Find every line in the material below that contains the word "Matrubharti", and copy each of those lines in full.

[Start of Attachment]

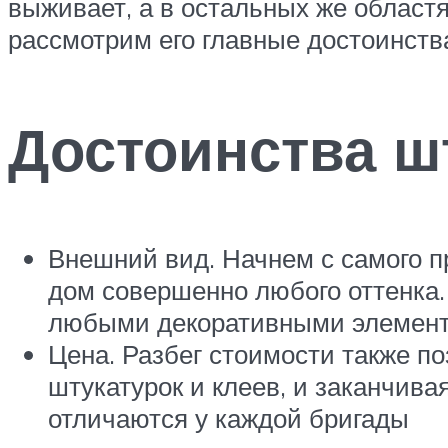
выживает, а в остальных же област
рассмотрим его главные достоинства
Достоинства ш
Внешний вид. Начнем с самого п
дом совершенно любого оттенка.
любыми декоративными элемента
Цена. Разбег стоимости также п
штукатурок и клеев, и заканчив
отличаются у каждой бригады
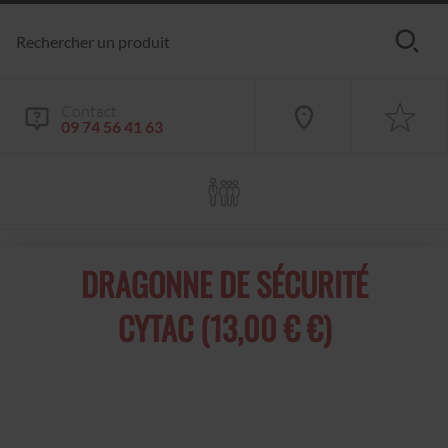
Contact
09 74 56 41 63
DRAGONNE DE SÉCURITÉ
CYTAC (13,00 € €)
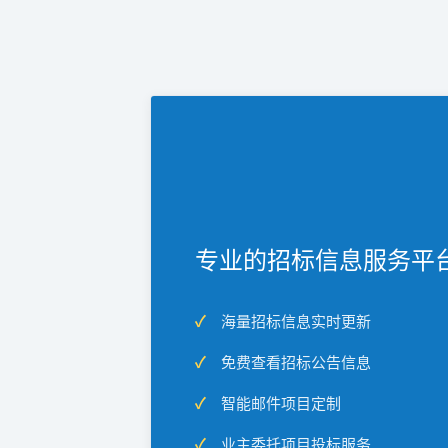
专业的招标信息服务平
海量招标信息实时更新
免费查看招标公告信息
智能邮件项目定制
业主委托项目投标服务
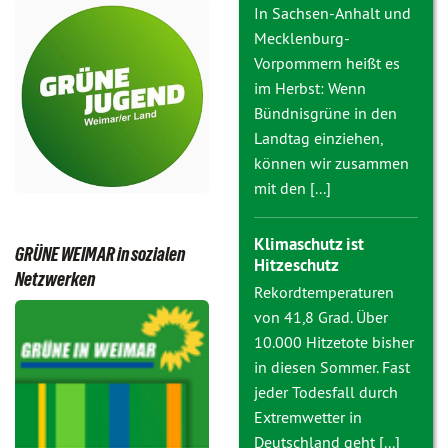
In Sachsen-Anhalt und
Mecklenburg-
Vorpommern heißt es
im Herbst: Wenn
Bündnisgrüne in den
Landtag einziehen,
können wir zusammen
mit den [...]
Klimaschutz ist
GRÜNE WEIMAR in sozialen
Hitzeschutz
Netzwerken
Rekordtemperaturen
von 41,8 Grad. Über
10.000 Hitzetote bisher
in diesen Sommer. Fast
jeder Todesfall durch
Extremwetter in
Deutschland geht [...]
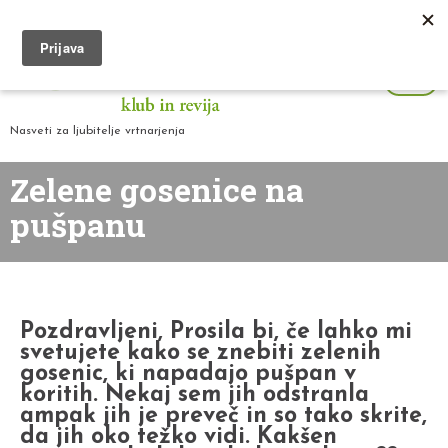
Nasveti za ljubitelje vrtnarjenja
Zelene gosenice na
pušpanu
Pozdravljeni, Prosila bi, če lahko mi
svetujete kako se znebiti zelenih
gosenic, ki napadajo pušpan v
koritih. Nekaj sem jih odstranla
ampak jih je preveč in so tako skrite,
da jih oko težko vidi. Kakšen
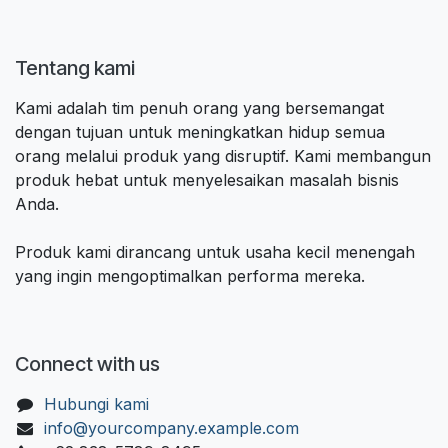
Tentang kami
Kami adalah tim penuh orang yang bersemangat
dengan tujuan untuk meningkatkan hidup semua
orang melalui produk yang disruptif. Kami membangun
produk hebat untuk menyelesaikan masalah bisnis
Anda.
Produk kami dirancang untuk usaha kecil menengah
yang ingin mengoptimalkan performa mereka.
Connect with us
Hubungi kami
info@yourcompany.example.com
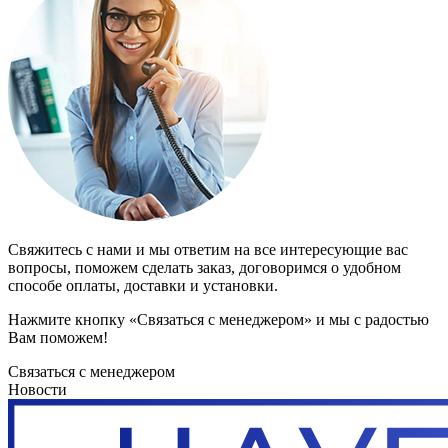
Свяжитесь с нами и мы ответим на все интересующие вас
вопросы, поможем сделать заказ, договоримся о удобном
способе оплаты, доставки и установки.
Нажмите кнопку «Связаться с менеджером» и мы с радостью
Вам поможем!
Связаться с менеджером
Новости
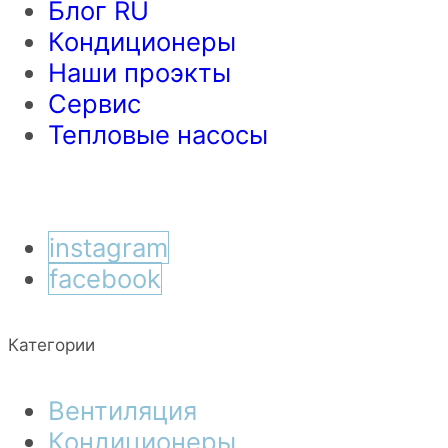
Блог RU
Кондиционеры
Наши проэкты
Сервис
Тепловые насосы
instagram
facebook
Категории
Вентиляция
Кондиционеры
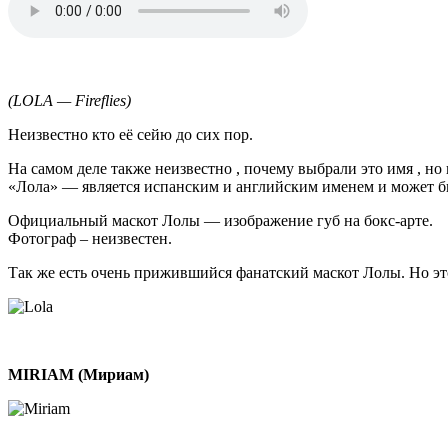
файл
(LOLA — Fireflies)
Неизвестно кто её сейю до сих пор.
На самом деле также неизвестно , почему выбрали это имя , но 
«Лола» — является испанским и английским именем и может быт
Официальный маскот Лолы — изображение губ на бокс-арте.
Фотограф – неизвестен.
Так же есть очень прижившийся фанатский маскот Лолы. Но это
MIRIAM (Мириам)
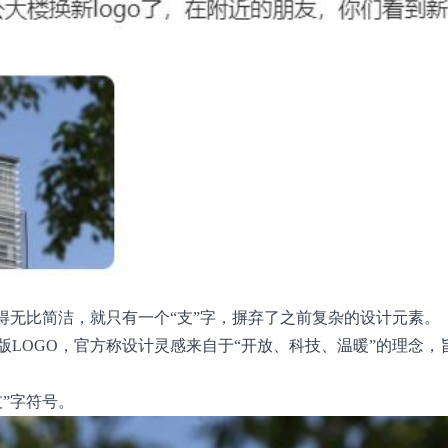
得无比简洁，就只有一个“支”字，摒弃了之前复杂的设计元素。
版LOGO，官方称设计灵感来自于“开放、科技、温暖”的理念，
”字符号。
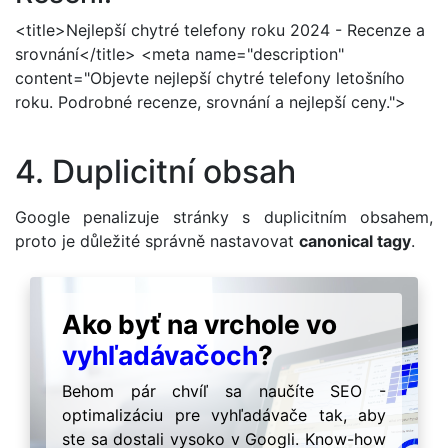
<title>Nejlepší chytré telefony roku 2024 - Recenze a
srovnání</title> <meta name="description"
content="Objevte nejlepší chytré telefony letošního
roku. Podrobné recenze, srovnání a nejlepší ceny.">
4. Duplicitní obsah
Google penalizuje stránky s duplicitním obsahem,
proto je důležité správně nastavovat
canonical tagy
.
Ako byť na vrchole vo
vyhľadávačoch
?
Behom pár chvíľ sa naučíte SEO -
optimalizáciu pre vyhľadávače tak, aby
ste sa dostali vysoko v Googli. Know-how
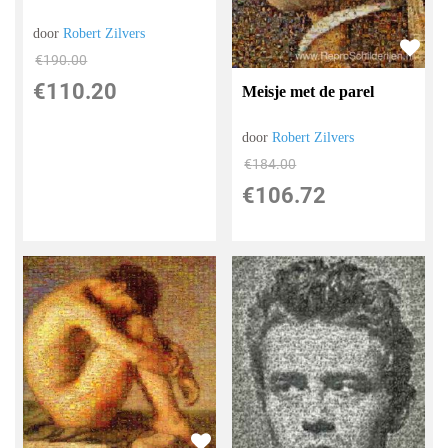
door
Robert Zilvers
€
190.00
€
110.20
Meisje met de parel
door
Robert Zilvers
€
184.00
€
106.72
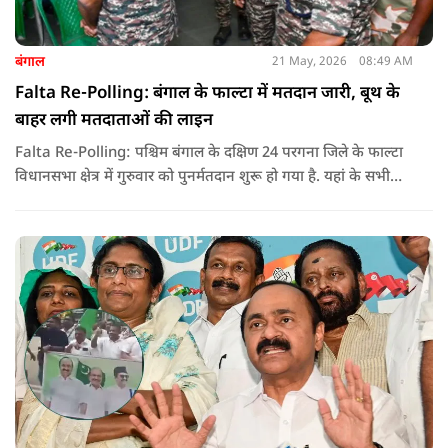
बंगाल
21 May, 2026
08:49 AM
Falta Re-Polling: बंगाल के फाल्टा में मतदान जारी, बूथ के
बाहर लगी मतदाताओं की लाइन
Falta Re-Polling: पश्चिम बंगाल के दक्षिण 24 परगना जिले के फाल्टा
विधानसभा क्षेत्र में गुरुवार को पुनर्मतदान शुरू हो गया है. यहां के सभी
285 मतदान केंद्रों पर दोबारा मतदान कराया जा रहा है. मतदान सुबह 7
बजे से शाम 6 बजे तक चलेगा और नतीजे 24 मई को घोषित किए जाएंगे.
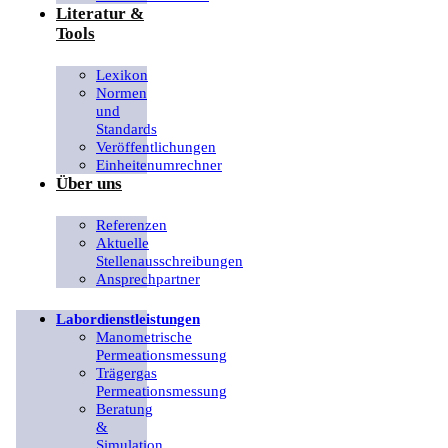
Literatur &
Tools
Lexikon
Normen
und
Standards
Veröffentlichungen
Einheitenumrechner
Über uns
Referenzen
Aktuelle
Stellenausschreibungen
Ansprechpartner
Labordienstleistungen
Manometrische
Permeationsmessung
Trägergas
Permeationsmessung
Beratung
&
Simulation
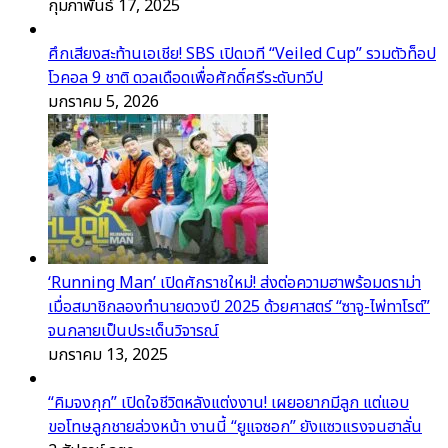
กุมภาพันธ์ 17, 2025
ศึกเสียงสะท้านเอเชีย! SBS เปิดเวที “Veiled Cup” รวมตัวท็อป
โวคอล 9 ชาติ ดวลเดือดเพื่อศักดิ์ศรีระดับทวีป
มกราคม 5, 2026
‘Running Man’ เปิดศักราชใหม่! ส่งต่อความฮาพร้อมดราม่า
เมื่อสมาชิกลองทำนายดวงปี 2025 ด้วยศาสตร์ “ซาจู-ไพ่ทาโรต์”
จนกลายเป็นประเด็นวิจารณ์
มกราคม 13, 2025
“คิมจงกุก” เปิดใจชีวิตหลังแต่งงาน! เผยอยากมีลูก แต่แอบ
ขอโทษลูกชายล่วงหน้า งานนี้ “ยูแจซอก” ยังแซวแรงจนฮาลั่น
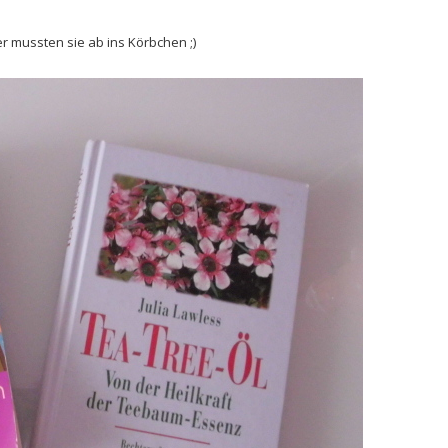
r mussten sie ab ins Körbchen ;)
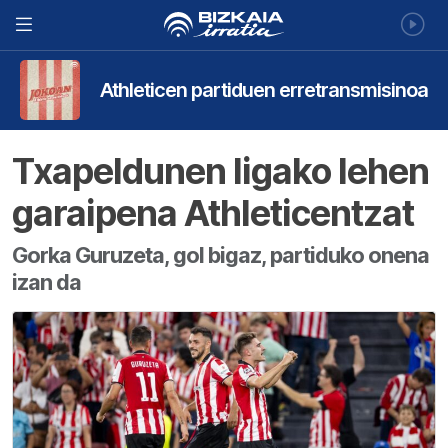
Athleticen partiduen erretransmisinoa
Txapeldunen ligako lehen
garaipena Athleticentzat
Gorka Guruzeta, gol bigaz, partiduko onena
izan da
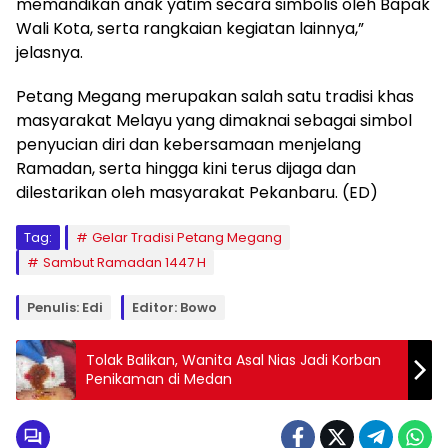
memandikan anak yatim secara simbolis oleh Bapak
Wali Kota, serta rangkaian kegiatan lainnya,”
jelasnya.
Petang Megang merupakan salah satu tradisi khas
masyarakat Melayu yang dimaknai sebagai simbol
penyucian diri dan kebersamaan menjelang
Ramadan, serta hingga kini terus dijaga dan
dilestarikan oleh masyarakat Pekanbaru. (ED)
Tag:
Gelar Tradisi Petang Megang
Sambut Ramadan 1447 H
Penulis: Edi
Editor: Bowo
Tolak Balikan, Wanita Asal Nias Jadi Korban
Penikaman di Medan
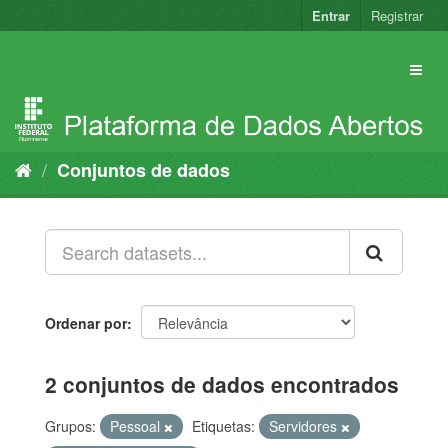
Pular
Entrar
Registrar
para
o
conteúdo
Conjuntos de dados
Ordenar por
2 conjuntos de dados encontrados
Grupos:
Pessoal
Etiquetas:
Servidores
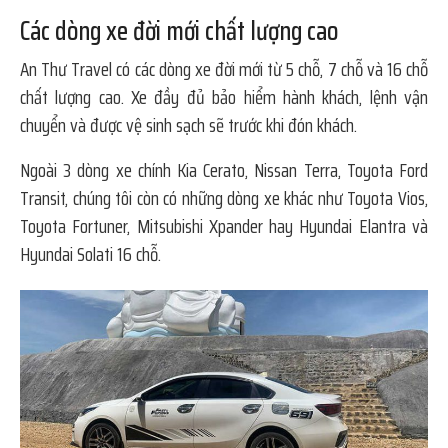
Các dòng xe đời mới chất lượng cao
An Thư Travel có các dòng xe đời mới từ 5 chỗ, 7 chỗ và 16 chỗ
chất lượng cao. Xe đầy đủ bảo hiểm hành khách, lệnh vận
chuyển và được vệ sinh sạch sẽ trước khi đón khách.
Ngoài 3 dòng xe chính Kia Cerato, Nissan Terra, Toyota Ford
Transit, chúng tôi còn có những dòng xe khác như Toyota Vios,
Toyota Fortuner, Mitsubishi Xpander hay Hyundai Elantra và
Hyundai Solati 16 chỗ.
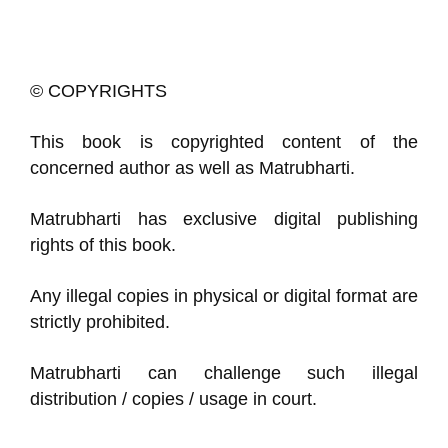
© COPYRIGHTS
This book is copyrighted content of the
concerned author as well as Matrubharti.
Matrubharti has exclusive digital publishing
rights of this book.
Any illegal copies in physical or digital format are
strictly prohibited.
Matrubharti can challenge such illegal
distribution / copies / usage in court.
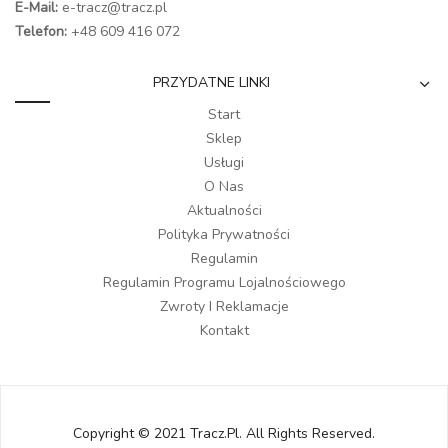
E-Mail:
e-tracz@tracz.pl
Telefon:
+48 609 416 072
PRZYDATNE LINKI
Start
Sklep
Usługi
O Nas
Aktualności
Polityka Prywatności
Regulamin
Regulamin Programu Lojalnościowego
Zwroty I Reklamacje
Kontakt
Copyright © 2021 Tracz.pl. All Rights Reserved.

[End of Attachment]

■ **Task output**:
concerned author as well as Matrubharti.
Matrubharti has exclusive digital publishing
Matrubharti can challenge such illegal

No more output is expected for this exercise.